Ribosome display has a number of advantages over cell-based systems; it can display very large libraries without the restriction of bacterial transformation. It is also suitable for generating toxic or unstable proteins, and furthermore allows the incorporation of modified amino acids at defined positions.
|11||The translational apparatus and human diseases|
It comes as no surprise that mutations in individual components of the translational machinery are responsible for a wide spectrum of human diseases. Two interesting examples are mutations in tRNAs and aminoacyl-tRNA synthetases (class of enzymes responsible for attaching the correct amino acid onto a tRNA). So far, more than 150 disease-related mutations have been identified within the human mitochondrial genome. Most remarkably, more than half of these mutations are found within tRNA genes and are responsible for diseases such as mitochondrial myopathy, encephalopathy, lactic acidosis, and stroke-like episodes (MELAS).
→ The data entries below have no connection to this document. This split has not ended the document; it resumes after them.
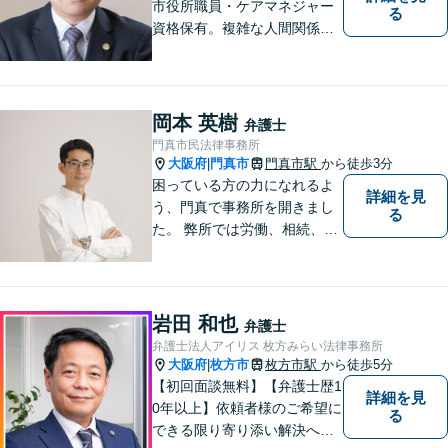
市役所職員・ケアマネジャー
る
資格保有。複雑な人間関係が
絡む相続・遺言・高齢者トラ
ブルの根本的解決に尽力しま
す。
岡本 英樹
弁護士
門真市民法律事務所
大阪府
門真市
門真市駅
から徒歩3分
|
困っている方の力になれるよ
詳細を見
う、門真で事務所を開きまし
る
た。 弊所では労働、相続、離
婚、交通事故、不動産、破
産、中小企業法務その他様々
な法律相談を承っておりま
す。
岩田 和也
弁護士
弁護士法人アイリス 枚方みらい法律事務所
大阪府
枚方市
枚方市駅
から徒歩5分
|
【初回面談無料】【弁護士歴1
詳細を見
0年以上】依頼者様のご希望に
る
できる限り寄り添い解決へと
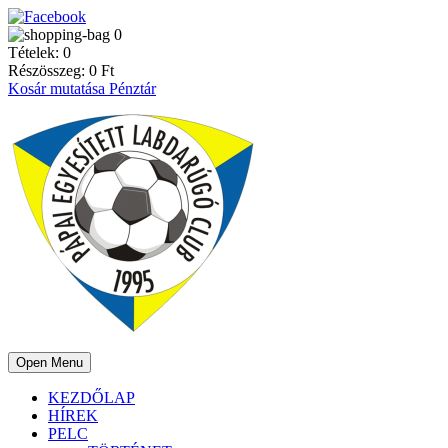
0
Tételek:
0
Részösszeg:
0
Ft
Kosár mutatása
Pénztár
Open Menu
KEZDŐLAP
HÍREK
PELC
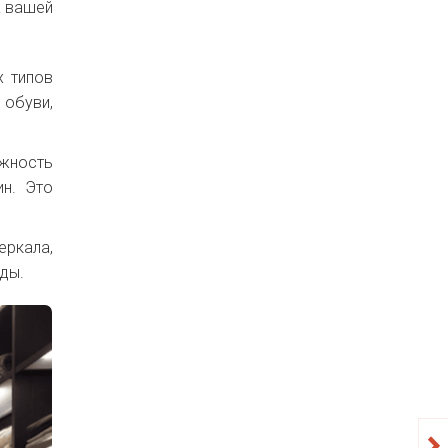
а вашей
х типов
 обуви,
жность
ин. Это
ркала,
ды.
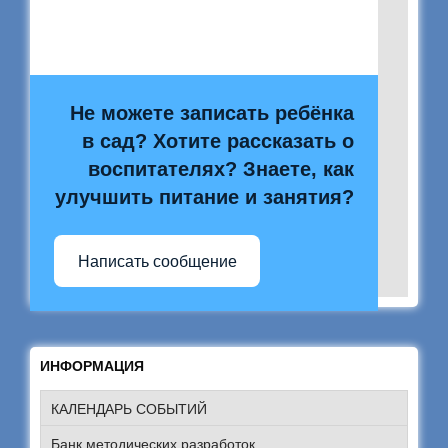
Не можете записать ребёнка
в сад? Хотите рассказать о
воспитателях? Знаете, как
улучшить питание и занятия?
Написать сообщение
ИНФОРМАЦИЯ
КАЛЕНДАРЬ СОБЫТИЙ
Банк методических разработок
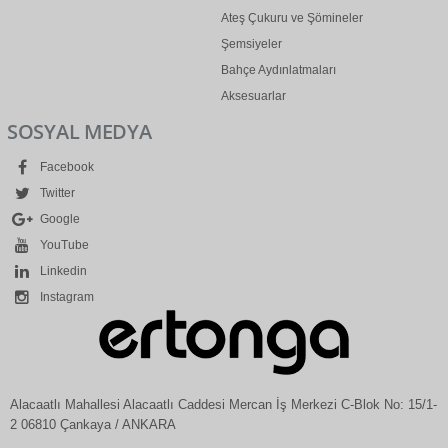
Ateş Çukuru ve Şömineler
Şemsiyeler
Bahçe Aydınlatmaları
Aksesuarlar
SOSYAL MEDYA
Facebook
Twitter
Google
YouTube
Linkedin
Instagram
Alacaatlı Mahallesi Alacaatlı Caddesi Mercan İş Merkezi C-Blok No: 15/1-
2 06810 Çankaya / ANKARA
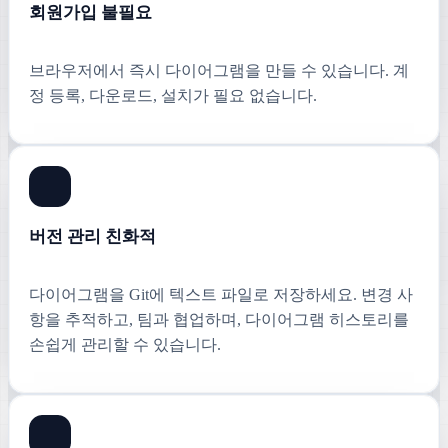
회원가입 불필요
브라우저에서 즉시 다이어그램을 만들 수 있습니다. 계
정 등록, 다운로드, 설치가 필요 없습니다.
버전 관리 친화적
다이어그램을 Git에 텍스트 파일로 저장하세요. 변경 사
항을 추적하고, 팀과 협업하며, 다이어그램 히스토리를
손쉽게 관리할 수 있습니다.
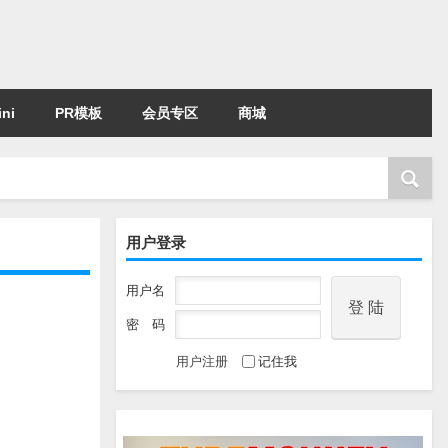
ni
PR模板
会员专区
商城
用户登录
用户名
密 码
用户注册
记住我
More recently, mutations in aminoacyl-tRNA synthetases have been shown to cause protein misfolding leading to several pathological conditions, including neurodegeneration.
In this class, we will also discuss the possibility of using specifically modified tRNAs as a novel therapeutic approach for diseases caused by premature termination codons in mRNAs of certain genes. This approach could possibly complement treatments that use aminoglycoside antibiotics.